Apple FBI
FBI Director James Comey testifies during a House Judiciary hearing on "The Encryption Tightrope: Balancing Americans' Security and Privacy" on Capitol Hill in Washington March 1, 2016. Reuters/Joshua Roberts

The Apple v FBI argument has heated up with both entities set to return to Congress next week to testify over law enforcement access to encrypted devices. Obama administration sources have revealed that the company that helped the Federal Bureau of Investigation unlock a San Bernardino shooter's iPhone will have sole ownership of the technique. It is highly unlikely that the technique will be disclosed by the government to Apple.

FBI’s Executive assistant director for science and technology, Amy Hess, and Apple’s general counsel, Bruce Sewell, will be testifying on Tuesday before a House Energy and Commerce subcommittee on separate panels along with other technology experts and law enforcement officials.

In February, The FBI had said that it was unable to get into the shooter’s iPhone 5c and it would require help from Apple. The FBI won a court order compelling Apple to break into the device. Other technology industry players backed Apple, stating that this would make businesses arms of the state.

Right before a crucial hearing, the Justice Department dropped the case, with the FBI stating that it has found a way to hack into the iPhone. Apple said that it hoped the method would be disclosed so that action can be taken to avoid criminals from cracking the method.

The case has given rise to a national debate about technological flaws, security, privacy and encryption.
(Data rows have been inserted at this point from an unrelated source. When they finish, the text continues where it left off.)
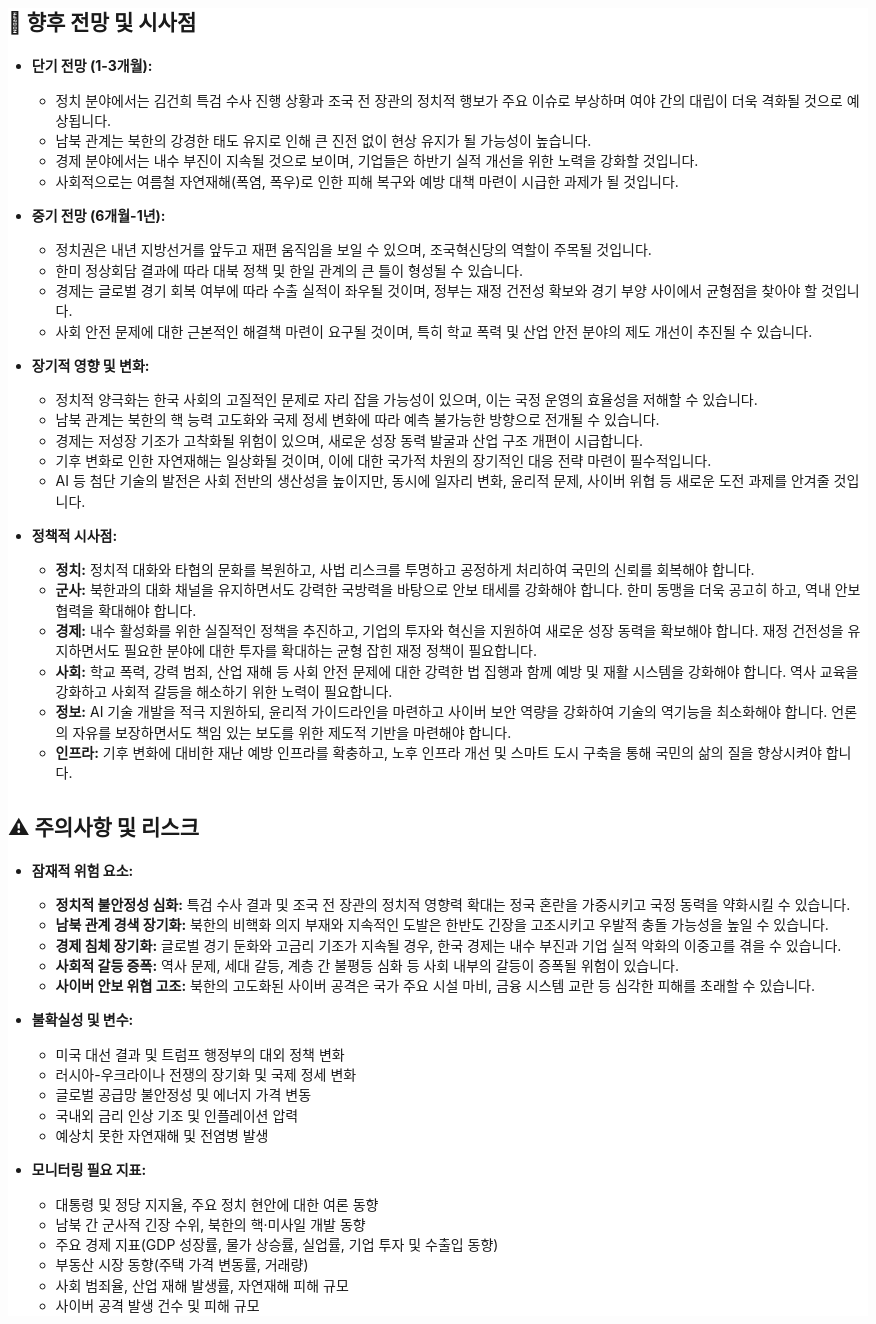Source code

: ## 🔮 향후 전망 및 시사점
-   **단기 전망 (1-3개월):**
    *   정치 분야에서는 김건희 특검 수사 진행 상황과 조국 전 장관의 정치적 행보가 주요 이슈로 부상하며 여야 간의 대립이 더욱 격화될 것으로 예상됩니다.
    *   남북 관계는 북한의 강경한 태도 유지로 인해 큰 진전 없이 현상 유지가 될 가능성이 높습니다.
    *   경제 분야에서는 내수 부진이 지속될 것으로 보이며, 기업들은 하반기 실적 개선을 위한 노력을 강화할 것입니다.
    *   사회적으로는 여름철 자연재해(폭염, 폭우)로 인한 피해 복구와 예방 대책 마련이 시급한 과제가 될 것입니다.

-   **중기 전망 (6개월-1년):**
    *   정치권은 내년 지방선거를 앞두고 재편 움직임을 보일 수 있으며, 조국혁신당의 역할이 주목될 것입니다.
    *   한미 정상회담 결과에 따라 대북 정책 및 한일 관계의 큰 틀이 형성될 수 있습니다.
    *   경제는 글로벌 경기 회복 여부에 따라 수출 실적이 좌우될 것이며, 정부는 재정 건전성 확보와 경기 부양 사이에서 균형점을 찾아야 할 것입니다.
    *   사회 안전 문제에 대한 근본적인 해결책 마련이 요구될 것이며, 특히 학교 폭력 및 산업 안전 분야의 제도 개선이 추진될 수 있습니다.

-   **장기적 영향 및 변화:**
    *   정치적 양극화는 한국 사회의 고질적인 문제로 자리 잡을 가능성이 있으며, 이는 국정 운영의 효율성을 저해할 수 있습니다.
    *   남북 관계는 북한의 핵 능력 고도화와 국제 정세 변화에 따라 예측 불가능한 방향으로 전개될 수 있습니다.
    *   경제는 저성장 기조가 고착화될 위험이 있으며, 새로운 성장 동력 발굴과 산업 구조 개편이 시급합니다.
    *   기후 변화로 인한 자연재해는 일상화될 것이며, 이에 대한 국가적 차원의 장기적인 대응 전략 마련이 필수적입니다.
    *   AI 등 첨단 기술의 발전은 사회 전반의 생산성을 높이지만, 동시에 일자리 변화, 윤리적 문제, 사이버 위협 등 새로운 도전 과제를 안겨줄 것입니다.

-   **정책적 시사점:**
    *   **정치:** 정치적 대화와 타협의 문화를 복원하고, 사법 리스크를 투명하고 공정하게 처리하여 국민의 신뢰를 회복해야 합니다.
    *   **군사:** 북한과의 대화 채널을 유지하면서도 강력한 국방력을 바탕으로 안보 태세를 강화해야 합니다. 한미 동맹을 더욱 공고히 하고, 역내 안보 협력을 확대해야 합니다.
    *   **경제:** 내수 활성화를 위한 실질적인 정책을 추진하고, 기업의 투자와 혁신을 지원하여 새로운 성장 동력을 확보해야 합니다. 재정 건전성을 유지하면서도 필요한 분야에 대한 투자를 확대하는 균형 잡힌 재정 정책이 필요합니다.
    *   **사회:** 학교 폭력, 강력 범죄, 산업 재해 등 사회 안전 문제에 대한 강력한 법 집행과 함께 예방 및 재활 시스템을 강화해야 합니다. 역사 교육을 강화하고 사회적 갈등을 해소하기 위한 노력이 필요합니다.
    *   **정보:** AI 기술 개발을 적극 지원하되, 윤리적 가이드라인을 마련하고 사이버 보안 역량을 강화하여 기술의 역기능을 최소화해야 합니다. 언론의 자유를 보장하면서도 책임 있는 보도를 위한 제도적 기반을 마련해야 합니다.
    *   **인프라:** 기후 변화에 대비한 재난 예방 인프라를 확충하고, 노후 인프라 개선 및 스마트 도시 구축을 통해 국민의 삶의 질을 향상시켜야 합니다.

## ⚠️ 주의사항 및 리스크
-   **잠재적 위험 요소:**
    *   **정치적 불안정성 심화:** 특검 수사 결과 및 조국 전 장관의 정치적 영향력 확대는 정국 혼란을 가중시키고 국정 동력을 약화시킬 수 있습니다.
    *   **남북 관계 경색 장기화:** 북한의 비핵화 의지 부재와 지속적인 도발은 한반도 긴장을 고조시키고 우발적 충돌 가능성을 높일 수 있습니다.
    *   **경제 침체 장기화:** 글로벌 경기 둔화와 고금리 기조가 지속될 경우, 한국 경제는 내수 부진과 기업 실적 악화의 이중고를 겪을 수 있습니다.
    *   **사회적 갈등 증폭:** 역사 문제, 세대 갈등, 계층 간 불평등 심화 등 사회 내부의 갈등이 증폭될 위험이 있습니다.
    *   **사이버 안보 위협 고조:** 북한의 고도화된 사이버 공격은 국가 주요 시설 마비, 금융 시스템 교란 등 심각한 피해를 초래할 수 있습니다.

-   **불확실성 및 변수:**
    *   미국 대선 결과 및 트럼프 행정부의 대외 정책 변화
    *   러시아-우크라이나 전쟁의 장기화 및 국제 정세 변화
    *   글로벌 공급망 불안정성 및 에너지 가격 변동
    *   국내외 금리 인상 기조 및 인플레이션 압력
    *   예상치 못한 자연재해 및 전염병 발생

-   **모니터링 필요 지표:**
    *   대통령 및 정당 지지율, 주요 정치 현안에 대한 여론 동향
    *   남북 간 군사적 긴장 수위, 북한의 핵·미사일 개발 동향
    *   주요 경제 지표(GDP 성장률, 물가 상승률, 실업률, 기업 투자 및 수출입 동향)
    *   부동산 시장 동향(주택 가격 변동률, 거래량)
    *   사회 범죄율, 산업 재해 발생률, 자연재해 피해 규모
    *   사이버 공격 발생 건수 및 피해 규모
The technology used to hack into the iPhone belonged to a non-US company.

The conflict still remains and the debate continues on whether software security lapses should be kept secret by intelligence agencies and law enforcement or revealed to companies who can correct the flaw.

White House cybersecurity policy coordinator Michael Daniel had earlier said that everything depends on the kind of flaw and how easy it would be for offenders to misuse it and how much danger the flaw will expose the society to, reports Reuters.

“There is no way the government could force companies to share the methods that they are trying to sell, or any way to stop government agencies from buying from those companies,” said Rob Knake, who managed the White House process before leaving last year.